» What to produce: Return the part of the Fusobacterium nucleatum study summary starting with "Fusobacterium nucleatum manipulates" and going on through "degradation via TRIM28.", copied word for word.

» Study text:
Fusobacterium nucleatum manipulates host autophagy to promote its intracellular survival and treatment resistance in nasopharyngeal carcinoma
Jing-Yun Wang, Ying-Qi Lu, Xi-Rong Tan, Sheng-Suo Ma, Jia-Hao Dai, Sen-Yu Feng, Yu-Fei Duan, Jie-Wen Bai, Ying-Qing Li, Sha Gong, Ye-Lin Liang, Sai-Wei Huang, Jun Ma, Cheng Xu, Jun-Yan Li, Na Liu

TL;DR
This study shows how a specific type of bacteria helps cancer cells resist treatment by disrupting a key cellular process.
Contribution
The study reveals a novel mechanism by which Fusobacterium nucleatum promotes treatment resistance in nasopharyngeal carcinoma.
Findings
Fusobacterium nucleatum, particularly Fna C2, survives in cancer cells by inhibiting autophagy.
The FadA protein disrupts autophagy by targeting RAB7A for degradation via TRIM28.
High F. nucleatum colonization correlates with poor outcomes in NPC patients.

Collected data entries:

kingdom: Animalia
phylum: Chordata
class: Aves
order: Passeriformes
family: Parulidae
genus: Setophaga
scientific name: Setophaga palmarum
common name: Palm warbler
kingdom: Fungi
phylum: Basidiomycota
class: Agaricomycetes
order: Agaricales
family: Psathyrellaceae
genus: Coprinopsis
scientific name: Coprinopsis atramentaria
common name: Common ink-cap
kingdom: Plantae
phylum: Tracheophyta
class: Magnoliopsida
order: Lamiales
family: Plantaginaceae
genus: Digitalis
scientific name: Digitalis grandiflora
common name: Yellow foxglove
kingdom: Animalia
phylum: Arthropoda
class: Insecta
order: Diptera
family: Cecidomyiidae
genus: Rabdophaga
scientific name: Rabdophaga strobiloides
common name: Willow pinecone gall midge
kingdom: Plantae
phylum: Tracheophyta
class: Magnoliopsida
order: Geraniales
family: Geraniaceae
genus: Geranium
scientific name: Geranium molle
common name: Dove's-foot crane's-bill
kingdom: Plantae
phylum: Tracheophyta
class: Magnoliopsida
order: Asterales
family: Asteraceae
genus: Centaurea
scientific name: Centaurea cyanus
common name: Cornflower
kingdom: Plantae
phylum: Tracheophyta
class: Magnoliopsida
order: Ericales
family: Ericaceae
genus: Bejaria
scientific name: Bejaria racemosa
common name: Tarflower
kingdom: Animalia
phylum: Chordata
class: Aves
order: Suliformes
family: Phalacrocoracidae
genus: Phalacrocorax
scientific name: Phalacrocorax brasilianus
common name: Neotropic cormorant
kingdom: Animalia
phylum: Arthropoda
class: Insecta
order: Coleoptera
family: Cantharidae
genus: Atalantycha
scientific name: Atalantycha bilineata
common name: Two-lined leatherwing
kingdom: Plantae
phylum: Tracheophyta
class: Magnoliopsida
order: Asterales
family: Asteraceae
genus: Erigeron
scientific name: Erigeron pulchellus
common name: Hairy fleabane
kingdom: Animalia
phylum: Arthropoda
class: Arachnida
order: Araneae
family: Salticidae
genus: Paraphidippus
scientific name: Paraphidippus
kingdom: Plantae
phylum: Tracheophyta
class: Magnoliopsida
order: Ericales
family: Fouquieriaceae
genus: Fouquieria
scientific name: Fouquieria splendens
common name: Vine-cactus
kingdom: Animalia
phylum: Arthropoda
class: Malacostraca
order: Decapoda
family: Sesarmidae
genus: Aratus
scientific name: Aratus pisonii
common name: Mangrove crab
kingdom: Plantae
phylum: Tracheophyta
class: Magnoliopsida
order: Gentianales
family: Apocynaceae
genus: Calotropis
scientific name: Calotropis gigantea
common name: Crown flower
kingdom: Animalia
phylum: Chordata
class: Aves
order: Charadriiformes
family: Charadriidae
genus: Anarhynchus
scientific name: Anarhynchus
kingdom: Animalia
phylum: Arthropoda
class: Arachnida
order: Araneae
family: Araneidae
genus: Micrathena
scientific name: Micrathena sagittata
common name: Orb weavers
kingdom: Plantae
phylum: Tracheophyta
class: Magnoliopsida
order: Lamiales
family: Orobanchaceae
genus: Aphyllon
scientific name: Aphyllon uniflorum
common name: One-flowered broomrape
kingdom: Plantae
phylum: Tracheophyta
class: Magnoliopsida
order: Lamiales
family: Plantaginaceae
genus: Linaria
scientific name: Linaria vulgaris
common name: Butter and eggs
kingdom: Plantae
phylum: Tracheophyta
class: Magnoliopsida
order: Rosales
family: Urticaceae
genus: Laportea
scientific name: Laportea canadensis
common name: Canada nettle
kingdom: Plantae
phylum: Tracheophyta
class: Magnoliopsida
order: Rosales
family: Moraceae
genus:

» Your solution:
Fusobacterium nucleatum manipulates host autophagy to promote its intracellular survival and treatment resistance in nasopharyngeal carcinoma
Jing-Yun Wang, Ying-Qi Lu, Xi-Rong Tan, Sheng-Suo Ma, Jia-Hao Dai, Sen-Yu Feng, Yu-Fei Duan, Jie-Wen Bai, Ying-Qing Li, Sha Gong, Ye-Lin Liang, Sai-Wei Huang, Jun Ma, Cheng Xu, Jun-Yan Li, Na Liu

TL;DR
This study shows how a specific type of bacteria helps cancer cells resist treatment by disrupting a key cellular process.
Contribution
The study reveals a novel mechanism by which Fusobacterium nucleatum promotes treatment resistance in nasopharyngeal carcinoma.
Findings
Fusobacterium nucleatum, particularly Fna C2, survives in cancer cells by inhibiting autophagy.
The FadA protein disrupts autophagy by targeting RAB7A for degradation via TRIM28.